►

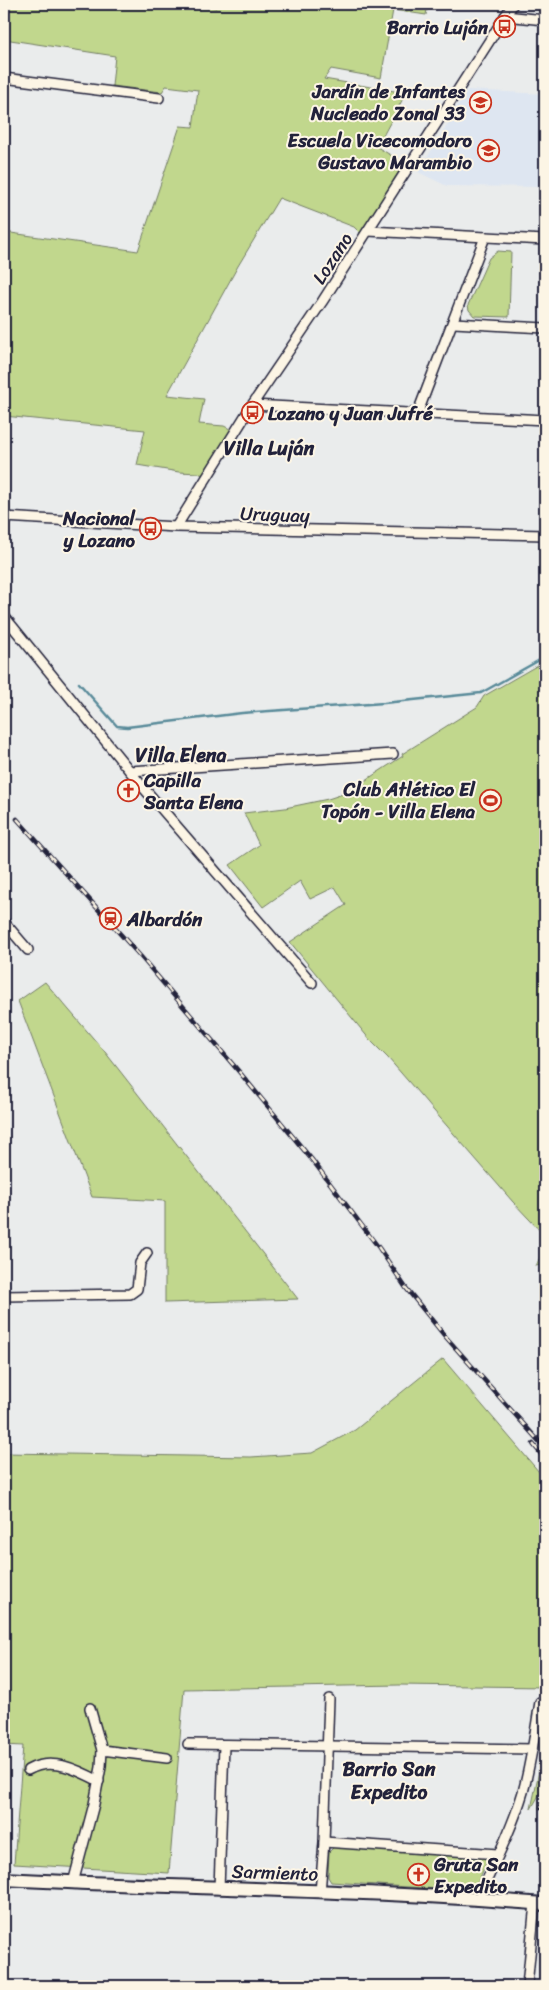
<svg xmlns="http://www.w3.org/2000/svg" width="549" height="1990" font-family="Sriracha,sans-serif">
<style>
.built{fill:#dee6f1}
.green{fill:#c1d78d;stroke:#727c64}
.lines{fill:none;stroke-linecap:round;stroke-linejoin:round}
.stream{stroke:#598a99;stroke-width:2.5}
.minor-casing{stroke:#22223b;stroke-width:12}
.secondary-casing{stroke:#22223b;stroke-width:16}
.minor{stroke:#fcf5e5;stroke-width:9}
.secondary{stroke:#fcf5e5;stroke-width:12}
.rail-casing{stroke:#22223b;stroke-width:4.5}
.rail{stroke:#fcf5e5;stroke-width:2.5;stroke-dasharray:8;stroke-linecap:butt}
.labels{text-anchor:middle;stroke-width:4;stroke-linejoin:round;paint-order:stroke}
.poi-label{font-size:19px;font-weight:bold;fill:#22223b;stroke:#fcf5e5;text-anchor:end}
.street-label{font-size:19px;fill:#22223b;stroke:#fcf5e5}
.neighbourhood-label{font-size:20px;font-weight:bold;fill:#22223b;stroke:#fcf5e5}
</style>
<rect width="100%" height="100%" fill="#eaecec"/>
<filter id="ink" filterUnits="userSpaceOnUse"><feTurbulence type="fractalNoise" baseFrequency=".02" numOctaves="2"/><feDisplacementMap in="SourceGraphic" scale="10" xChannelSelector="R" yChannelSelector="G"/><feConvolveMatrix kernelMatrix="1 2 1 2 8 2 1 2 1" color-interpolation-filters="sRGB"/></filter>
<g filter="url(#ink)">
<polygon class="built" points="468,90 545,94 545,187 447,186 418,172 455,113 453,111"/>
<g class="green">
<polygon points="4,4 203,4 216,8 217,4 428,4 426,15 393,10 381,78 331,69 324,79 406,93 377,147 404,163 361,234 354,227 279,198 238,266 167,395 204,399 199,424 224,426 232,430 203,475 198,473 179,472 137,465 145,430 4,416 4,232 138,251 180,126 193,127 198,90 166,86 162,92 112,86 115,56 4,39"/>
<polygon points="498,251 511,252 509,317 474,316 469,310 468,305 489,258"/>
<polygon points="545,661 545,1264 536,1266 543,1251 545,1236 513,1202 388,1058 370,1040 290,942 346,905 335,887 310,899 300,881 263,907 230,865 259,845 244,813 285,808 328,799 346,793 403,756 402,754 477,707 484,696"/>
<polygon points="45,982 105,1052 298,1299 165,1303 165,1201 92,1197 18,1001"/>
<polygon points="443,1359 545,1479 545,1687 399,1685 184,1689 169,1873 14,1864 23,1746 4,1745 4,1453 251,1457 312,1453 355,1430"/>
<polygon points="545,1743 545,1785 531,1809"/>
<polygon points="334,1847 486,1856 488,1859 475,1889 470,1891 331,1882 328,1877 329,1852"/>
</g>
<g class="lines">
<polyline class="stream" points="79,683 117,726 127,727 242,713 384,703 481,693 545,657"/>
<defs>
<g id="minor">
<polyline points="505,16 545,20"/>
<polyline points="4,78 159,98"/>
<polyline points="368,231 545,240"/>
<polyline points="454,323 545,328"/>
<polyline points="252,405 545,420"/>
<polyline points="418,412 485,237"/>
<polyline points="4,517 176,527 545,535"/>
<polyline points="176,527 252,405 322,302 513,4"/>
<polyline points="4,616 142,786 312,983"/>
<polyline points="130,771 393,754"/>
<polyline points="4,922 28,950"/>
<polyline points="4,1296 130,1294 137,1289 140,1263 147,1253"/>
<polyline points="188,1744 532,1749"/>
<polyline points="102,1750 167,1758"/>
<path d="M28 1770C51 1756 78 1770 99 1781"/>
<polyline points="324,1842 498,1854"/>
<polyline points="73,1883 94,1804 101,1767 102,1750 90,1708"/>
<polyline points="219,1889 224,1745"/>
<polyline points="320,1893 324,1842 329,1699"/>
<path d="M478 1899C494 1864 512 1829 523 1792 531 1763 535 1732 540 1702"/>
<polyline points="527,1986 535,1903"/>
</g>
<path id="secondary" d="M4 1879C184 1889 365 1889 545 1904"/>
</defs>
<use href="#minor" class="minor-casing"/>
<use href="#secondary" class="secondary-casing"/>
<use href="#minor" class="minor"/>
<use href="#secondary" class="secondary"/>
<defs>
<g id="rail">
<polyline points="17,819 141,957 241,1074 313,1161 379,1248 406,1288 444,1335 545,1448"/>
<polyline points="533,1444 545,1459"/>
<polyline points="541,1808 545,1799"/>
</g>
</defs>
<use href="#rail" class="rail-casing"/>
<use href="#rail" class="rail"/>
</g>
</g>
<defs>
<symbol id="bus-ring" viewBox="-11 -11 22 22"><circle r="9.5" fill="#fcf5e5" stroke="#c8321e" stroke-width="1.5"/><path d="M-5-6H5V4H4V6H2V4H-2V6H-4V4H-5ZM-3.5-4V0h7V-4ZM-3.5 1.2v1.5H-2V1.2ZM2 1.2v1.5H3.5V1.2Z" fill="#c8321e"/></symbol>
<symbol id="school-ring" viewBox="-11 -11 22 22"><circle r="9.5" fill="#fcf5e5" stroke="#c8321e" stroke-width="1.5"/><path d="M0-5L7-2L0 1L-7-2ZM-4 1L0 2.5L4 1V4Q0 6-4 4Z" fill="#c8321e"/></symbol>
<symbol id="church-ring" viewBox="-11 -11 22 22"><circle r="9.5" fill="#fcf5e5" stroke="#c8321e" stroke-width="1.5"/><path d="M-1.2-6h2.4v3.5h3.3v2.4h-3.3V6h-2.4V-.1h-3.3v-2.4h3.3Z" fill="#c8321e"/></symbol>
<symbol id="stadium-ring" viewBox="-11 -11 22 22"><circle r="9.5" fill="#fcf5e5" stroke="#c8321e" stroke-width="1.5"/><path d="M0-5a6.5 5 0 1 0 0 10a6.5 5 0 1 0 0-10ZM-3.5-1.8h7v3.6h-7Z" fill="#c8321e"/></symbol>
<symbol id="station-ring" viewBox="-11 -11 22 22"><circle r="9.5" fill="#fcf5e5" stroke="#c8321e" stroke-width="1.5"/><path d="M-3-6H3Q5-6 5-4V2Q5 4 3 4L4.5 6H3L1.5 4h-3L-3 6H-4.5L-3 4Q-5 4-5 2V-4Q-5-6-3-6ZM-3.5-4v3h7v-3ZM-3.5 1v1.5H-2V1ZM2 1v1.5H3.5V1Z" fill="#c8321e"/></symbol>
</defs>
<g fill-rule="evenodd">
<use href="#bus-ring" x="492" y="14" width="25" height="25"/>
<use href="#school-ring" x="468" y="90" width="25" height="25"/>
<use href="#school-ring" x="476" y="138" width="25" height="25"/>
<use href="#bus-ring" x="240" y="400" width="25" height="25"/>
<use href="#bus-ring" x="138" y="516" width="25" height="25"/>
<use href="#church-ring" x="116" y="778" width="25" height="25"/>
<use href="#stadium-ring" x="478" y="788" width="25" height="25"/>
<use href="#station-ring" x="98" y="906" width="25" height="25"/>
<use href="#church-ring" x="406" y="1862" width="25" height="25"/>
</g>
<g class="labels">
<g class="poi-label">
<text x="488" y="34">Barrio Luján</text>
<text x="465" y="98">Jardín de Infantes<tspan x="465" dy="22">Nucleado Zonal 33</tspan></text>
<text x="472" y="147">Escuela Vicecomodoro<tspan x="472" dy="22">Gustavo Marambio</tspan></text>
<text x="268" y="420" text-anchor="start">Lozano y Juan Jufré</text>
<text x="135" y="525">Nacional<tspan x="135" dy="22">y Lozano</tspan></text>
<text x="144" y="787" text-anchor="start">Capilla<tspan x="144" dy="22">Santa Elena</tspan></text>
<text x="475" y="796">Club Atlético El<tspan x="475" dy="22">Topón - Villa Elena</tspan></text>
<text x="127" y="926" text-anchor="start">Albardón</text>
<text x="434" y="1871" text-anchor="start">Gruta San<tspan x="434" dy="22">Expedito</tspan></text>
</g>
<g class="street-label">
<text transform="translate(332 258) rotate(-57)" y="7">Lozano</text>
<text transform="translate(275 514) rotate(2)" y="7">Uruguay</text>
<text transform="translate(275 1872) rotate(2)" y="7">Sarmiento</text>
</g>
<g class="neighbourhood-label">
<text x="269" y="455">Villa Luján</text>
<text x="181" y="762">Villa Elena</text>
<text x="389" y="1776">Barrio San<tspan x="389" dy="23">Expedito</tspan></text>
</g>
</g>
<rect width="549" height="1990" fill="none" stroke="#fcf5e5" stroke-width="20"/>
<rect x="10" y="10" width="529" height="1970" fill="none" stroke="#22223b" stroke-width="2" filter="url(#ink)"/>
</svg>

◄

#### [HOW TO COMPLETE THIS TASK]
Some lines contain the word "labels". Pull each one out of the listing.

#### [SOLUTION TO THE EXERCISE]
.labels{text-anchor:middle;stroke-width:4;stroke-linejoin:round;paint-order:stroke}
<g class="labels">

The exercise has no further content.